Ainda assim, os maus momentos não o fazem parar de sonhar. “Sempre quis ser um empresário, ter carros e poder ajudar os meus três irmãos que ficaram em Inhambane. A casa, a casa... faz muita falta”.
Aniceto Manhique diz que a coisa mais difícil é ter de ir à rua pedir comida. “As pessoas pensam que somos malucos. Ser insultado por pedir pão para sobreviver é doloroso”, relata, enquanto aponta para a sua casa, também improvisada com caixotes e estacas de madeira.
“Nos dias de chuva nem vale a pena. Pior porque estamos a viver na praia. E faz muito frio no Inverno, quando chega a ventania, tudo voa”.

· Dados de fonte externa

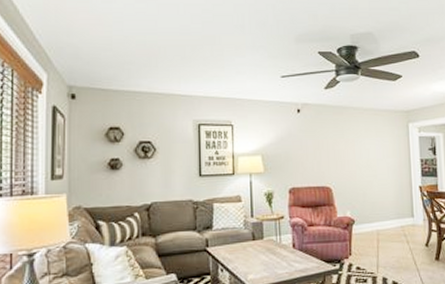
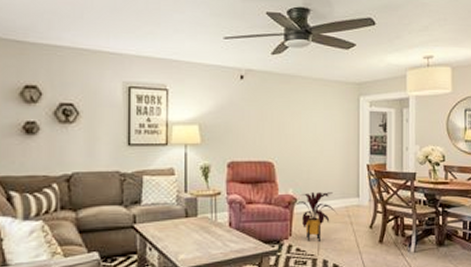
house plant: none [351,213,395,260] -> present [293,192,338,242]

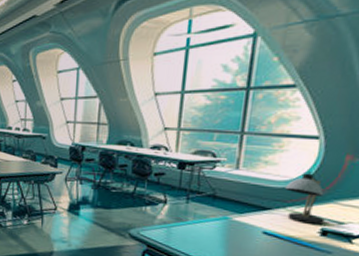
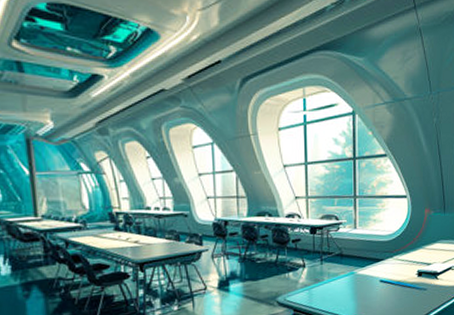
desk lamp: present [285,170,325,225] -> none [390,224,419,269]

Viver aqui com criança é agressivo

Titos Macuvele, 36 anos, divide a sua “barraca” com Helena Moisés, de 27 anos. Os seus caminhos cruzaram-se na praça 25 de Junho, quando procuravam por um lugar para descansar. Titos é oriundo de Inhambane, esteve na África do Sul, mas no ano passado perdeu emprego. No regresso, preferiu experimentar a vida em Maputo. Hoje vive como ajudante de descarregamento de mercadorias no Porto de Maputo.
“Nós vivemos aqui e não temos tido problemas com o município. Quando eles têm as suas actividades, nos avisam e nós levantamos cedo para não atrapalhar”, diz-nos.
Sua esposa, a Helena, tem um filho de 10 meses de vida. A criança está num dos centros de acolhimento da cidade. A mãe sente falta, mas está consciente: “não tenho como. Viver aqui com a criança é agressivo. Agradeço pela oportunidade que tenho de visitá-la”.
ENTRETANTO…

Existem mais famílias e singulares a residirem nos escombros da cidade de Maputo. Para o caso da Praça 25 de Junho, o Município já fez saber que aquele lugar está constantemente a ser invadido por “marginais” e que “mesmo expulsos, sempre retornam”. Contudo, faz parte dos planos da autarquia requalificar o local no quadro das intervenções que vêm tendo lugar ao nível da urbe.